About Us
St. John the Evangelist Church in Carlton is a welcoming and friendly church that stands within the catholic wing of the Church of England.
The church is active both in its worship of God and its outreach into the community, and many community groups use the church's facilities.
Facilities include a refreshment area with seating and toilets in a separate room within the church, and there is Parish Hall with catering facilities and toilets directly opposite the front of the church. For more details on booking either of the facilities, contact Michaela Gallamore (Church Warden) on Tel: 07969 320720.
Many children and adults are baptised (christened) and many couples are married in St. John's throughout the year.
If you are interested in these sacraments then please contact the Vicar at the parish office in St. Helen's Church Athersley, on Saturday mornings between 10.30am and 11.00am.
The church of St. John the Evangelist was built for the village of Carlton in 1874/78 to a design by George Edmund Street for Edward Montagu, Earl of Wharncliffe, in memory of his father, John, Lord Wharncliffe, to serve the growing mining community.
Nikolaus Pevsner describes it as 'one of the grittiest of GE Street's churches.'
The church comprises a Nave, Lady Chapel and Chancel.
The most striking feature is its ‘saddleback tower’ which is an important feature of the local landscape.

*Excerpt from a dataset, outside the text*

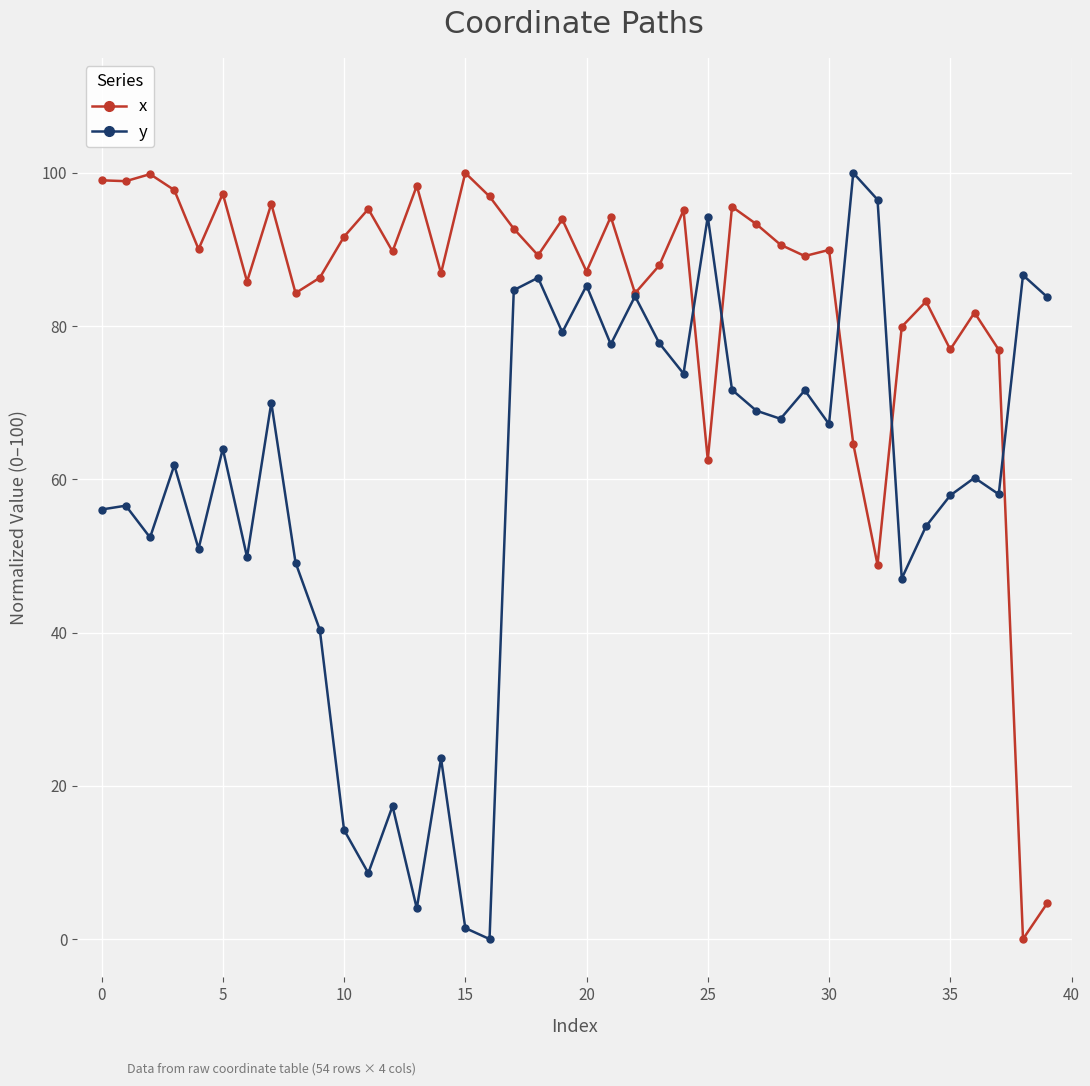

What is the sum of all x values?

3357.0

The church contains a fine three manual JJ Binns Organ dating from 1898 (incorporating earlier work probably by Nicholson of Bradford), recently rebuilt by Wood of Huddersfield.
A new gallery at the west end of the church has given the opportunity to provide community facilities within the building.
There is a fine War Memorial in Portland stone in the churchyard, which features many species of daffodil in the spring.
The church is Grade II Listed (first listed on 13 Jan 1986).
Carlton, Barnsley St John.
By G.E. Street 1874-8, and one of the grittiest of his churches. Dark stone tooled diagonally. Nave and N aisle, then a tower with a tall saddleback roof over the chancel's W bay. Its small circular staircase with conical top stands out on the S side. Varied Dec tracery, the tall W windows separated by a buttress. The chancel has a pointed tunnel vault, stone under the tower, wood in the E bay. The decorative features are consistent of c. 1300: piscina, sedilia, low chancel screen wall, pulpit and font. - Elaborate three-stage pinnacled Font Cover, from Wakefield Cathedral. - Rood by Christi Paslaru c. 2006 (cf. St Luke, Grimethorpe). Additions by Potts, Parry, Ives & Young, c. 2008.
Excerpt from: The Buildings of England, Yorkshire West Riding, Sheffield and the South by Ruth Harman and Nikolaus Pevsner, 1959/2017.